I recently surveyed a group of over 7,000 parents and asked which of their children's behaviors grated on their nerves the most. In this 5-part series, I will discuss these 5 troublesome behaviors individually and offer positive parenting tips to manage them. I will begin at number 5 and work my way up to the behavior most parents deem the worst. The fifth behavior that causes parents to lose their cool is back talking.
The way parents handle back talk in early childhood sets the stage for whether or not this will be a recurring problem when the child is older. All children will occasionally challenge their parents, but by having a respectful and connected relationship, you greatly reduce your chances of this turning into a chronic behavior problem.
It's important to note that, in early childhood, children are only beginning to learn to separate from their parents and assert themselves. What many parents consider as back talk can be understood as the child's need for autonomy. Positive parents respect this child's need and teach him appropriate, respectful ways to communicate.

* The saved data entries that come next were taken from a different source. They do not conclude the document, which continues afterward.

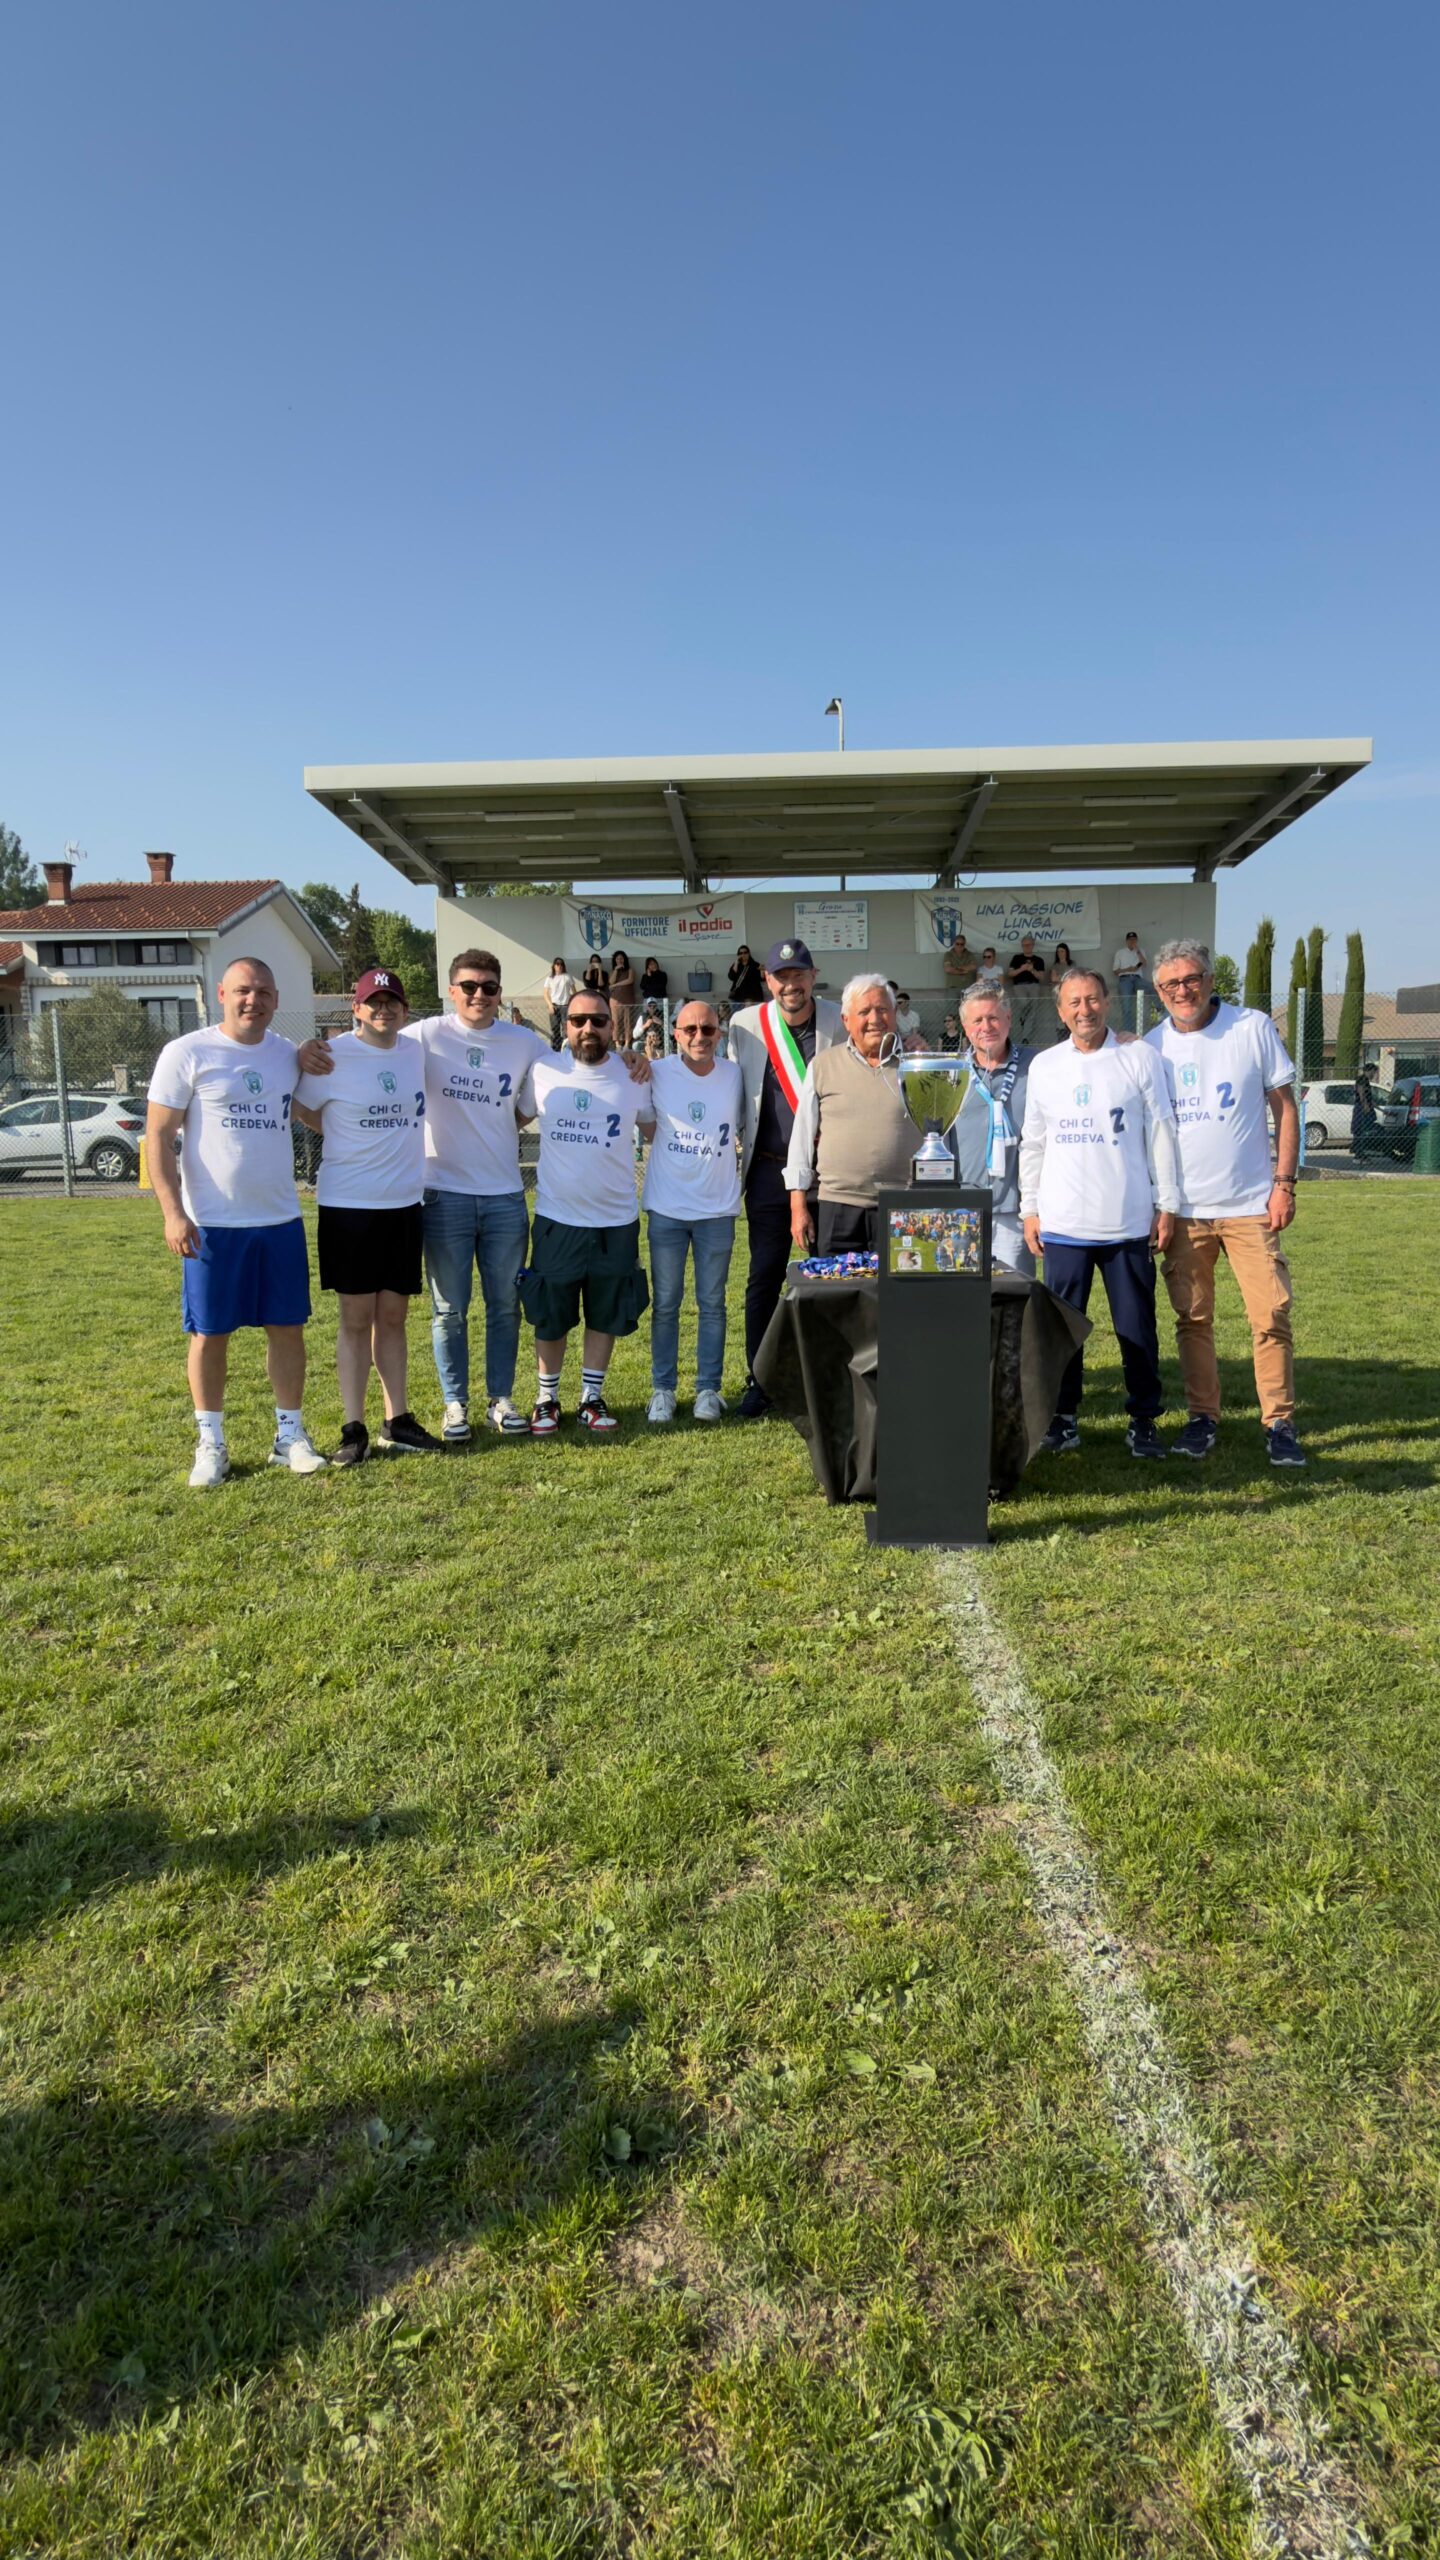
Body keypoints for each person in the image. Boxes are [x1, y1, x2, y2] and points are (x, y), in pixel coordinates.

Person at [145, 955, 327, 1487]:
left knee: (287, 1329)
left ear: (276, 1000)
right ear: (221, 993)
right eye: (244, 990)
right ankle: (212, 1443)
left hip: (279, 1219)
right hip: (211, 1225)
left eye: (264, 992)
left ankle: (289, 1437)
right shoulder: (187, 1052)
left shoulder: (288, 1055)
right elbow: (158, 1137)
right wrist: (173, 1213)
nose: (254, 1000)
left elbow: (316, 1111)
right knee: (209, 1333)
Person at [1144, 938, 1305, 1467]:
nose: (1182, 991)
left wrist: (1284, 1183)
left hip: (1250, 1205)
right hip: (1185, 1212)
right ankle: (1202, 1417)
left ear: (1210, 980)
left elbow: (1285, 1108)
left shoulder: (1250, 1027)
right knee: (1193, 1319)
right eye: (1170, 984)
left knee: (1270, 1315)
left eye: (1191, 979)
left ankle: (1279, 1422)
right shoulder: (1151, 1047)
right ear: (1158, 992)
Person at [1019, 967, 1180, 1460]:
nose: (1084, 1010)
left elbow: (1161, 1131)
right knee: (1063, 1330)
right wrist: (1030, 1208)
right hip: (1064, 1225)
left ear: (1107, 1002)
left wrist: (1166, 1203)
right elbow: (1034, 1141)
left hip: (1126, 1222)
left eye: (1092, 999)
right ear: (1060, 1010)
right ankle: (1063, 1418)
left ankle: (1144, 1419)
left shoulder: (1139, 1057)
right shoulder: (1046, 1066)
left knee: (1136, 1328)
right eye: (1074, 1002)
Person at [295, 968, 443, 1465]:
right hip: (350, 1207)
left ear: (405, 1010)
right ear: (356, 1009)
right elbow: (303, 1108)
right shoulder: (333, 1056)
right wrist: (341, 1131)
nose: (383, 1009)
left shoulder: (414, 1051)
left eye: (392, 1001)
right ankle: (353, 1427)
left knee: (394, 1317)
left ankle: (396, 1420)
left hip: (403, 1205)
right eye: (373, 1002)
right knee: (357, 1318)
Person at [411, 947, 549, 1443]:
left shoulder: (524, 1042)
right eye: (468, 986)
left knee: (505, 1305)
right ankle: (455, 1405)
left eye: (489, 988)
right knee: (449, 1309)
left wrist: (632, 1058)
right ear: (451, 990)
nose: (479, 995)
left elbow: (552, 1084)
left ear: (499, 992)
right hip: (443, 1193)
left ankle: (500, 1399)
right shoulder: (425, 1034)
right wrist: (308, 1051)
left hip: (504, 1196)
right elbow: (369, 1044)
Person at [513, 990, 655, 1435]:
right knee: (550, 1313)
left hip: (616, 1220)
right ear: (566, 1025)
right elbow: (511, 1120)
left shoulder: (633, 1075)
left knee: (605, 1311)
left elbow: (655, 1129)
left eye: (598, 1020)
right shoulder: (543, 1071)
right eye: (578, 1021)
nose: (588, 1029)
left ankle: (592, 1396)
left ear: (612, 1026)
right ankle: (546, 1399)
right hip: (558, 1219)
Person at [728, 938, 844, 1416]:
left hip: (828, 1173)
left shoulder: (841, 1017)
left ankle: (830, 1377)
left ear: (813, 976)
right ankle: (761, 1379)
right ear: (767, 980)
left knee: (831, 1275)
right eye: (781, 976)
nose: (790, 984)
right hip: (768, 1169)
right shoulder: (744, 1025)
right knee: (764, 1276)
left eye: (799, 974)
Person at [642, 999, 743, 1423]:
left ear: (719, 1033)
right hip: (667, 1208)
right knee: (666, 1303)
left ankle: (708, 1390)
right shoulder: (656, 1072)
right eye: (690, 1030)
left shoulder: (735, 1075)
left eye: (708, 1029)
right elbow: (646, 1124)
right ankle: (662, 1390)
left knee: (713, 1303)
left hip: (717, 1210)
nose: (700, 1036)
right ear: (676, 1034)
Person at [785, 975, 915, 1254]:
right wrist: (798, 1204)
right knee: (835, 1283)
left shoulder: (918, 1066)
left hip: (905, 1207)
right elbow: (802, 1138)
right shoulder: (822, 1065)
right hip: (837, 1207)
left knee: (904, 1284)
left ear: (894, 1014)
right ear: (846, 1020)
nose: (875, 1019)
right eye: (864, 1011)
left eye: (882, 1009)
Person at [948, 985, 1037, 1275]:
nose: (986, 1027)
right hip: (962, 1209)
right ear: (965, 1027)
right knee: (963, 1293)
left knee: (1013, 1293)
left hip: (1015, 1210)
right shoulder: (950, 1074)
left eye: (993, 1018)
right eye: (977, 1020)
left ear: (1008, 1019)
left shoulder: (1038, 1066)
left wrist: (1124, 1040)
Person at [1006, 936, 1047, 1045]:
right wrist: (1022, 969)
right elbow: (1010, 974)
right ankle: (1022, 1017)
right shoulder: (1016, 958)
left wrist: (1032, 970)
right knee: (1024, 1002)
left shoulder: (1039, 960)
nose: (1027, 947)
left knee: (1033, 1011)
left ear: (1033, 945)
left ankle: (1025, 1037)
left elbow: (1042, 977)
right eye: (1024, 945)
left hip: (1034, 985)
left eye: (1029, 945)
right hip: (1019, 986)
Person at [542, 957, 575, 1048]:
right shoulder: (550, 978)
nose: (559, 966)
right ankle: (555, 1049)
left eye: (561, 964)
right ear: (554, 966)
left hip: (566, 1006)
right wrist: (550, 1005)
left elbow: (574, 992)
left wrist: (572, 1004)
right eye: (557, 964)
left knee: (566, 1030)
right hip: (554, 1006)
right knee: (555, 1030)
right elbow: (545, 993)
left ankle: (566, 1049)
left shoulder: (567, 977)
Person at [608, 948, 637, 1047]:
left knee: (627, 1021)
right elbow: (611, 982)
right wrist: (616, 970)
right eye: (617, 959)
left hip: (627, 1000)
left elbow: (630, 980)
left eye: (621, 958)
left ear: (625, 959)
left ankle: (627, 1043)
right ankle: (617, 1043)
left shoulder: (630, 970)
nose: (619, 960)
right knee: (616, 1021)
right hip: (615, 1001)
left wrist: (616, 985)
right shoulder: (613, 971)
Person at [1351, 1070, 1379, 1159]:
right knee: (1360, 1129)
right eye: (1374, 1072)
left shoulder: (1366, 1081)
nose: (1374, 1075)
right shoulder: (1362, 1079)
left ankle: (1360, 1151)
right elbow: (1361, 1093)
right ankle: (1358, 1153)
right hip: (1361, 1108)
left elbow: (1370, 1099)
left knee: (1365, 1130)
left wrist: (1380, 1109)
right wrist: (1365, 1105)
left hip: (1365, 1107)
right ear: (1370, 1070)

The most important thing we can do first and foremost is to set a good example. This means we model respect in our interactions with our children. If we are prone to yelling, they will be as well. If we choose to ignore their requests without explanation, they will learn to ignore ours. We must set the example for how to communicate respectfully.
Related Article: Why We Yell and How to Stop
When your requests are non-negotiable, word them as statements, not questions.
Young children think in literal terms, so if you ask, "will you put away your toys," the child will interpret it to mean there is a choice. Instead, try "put your toys away now, please." If your request is met with "no" or "I don't feel like it," remember she's asserting herself and learning to voice her opinion. This doesn't mean you take no for an answer and pick up her toys for her, but it means you understand it isn't about defying you so that this doesn't trigger anger. You can make a game of beat the timer for young children or use when/then statements such as, "When your toys are picked up, then you can go outside to play."
For times when your child keeps arguing with you about a limit you have set, do not bicker back and forth. Acknowledge what your child is wanting, validate his feelings, explain your reasoning once, and then use a short and respectful statement to disengage from the argument, such as "I've already answered that" or "I won't be arguing about this." If you're experiencing hurtful or rude comments from your child, such as "I hate you" or "you're stupid," understand what she's really saying is "I'm upset and don't know how to handle this."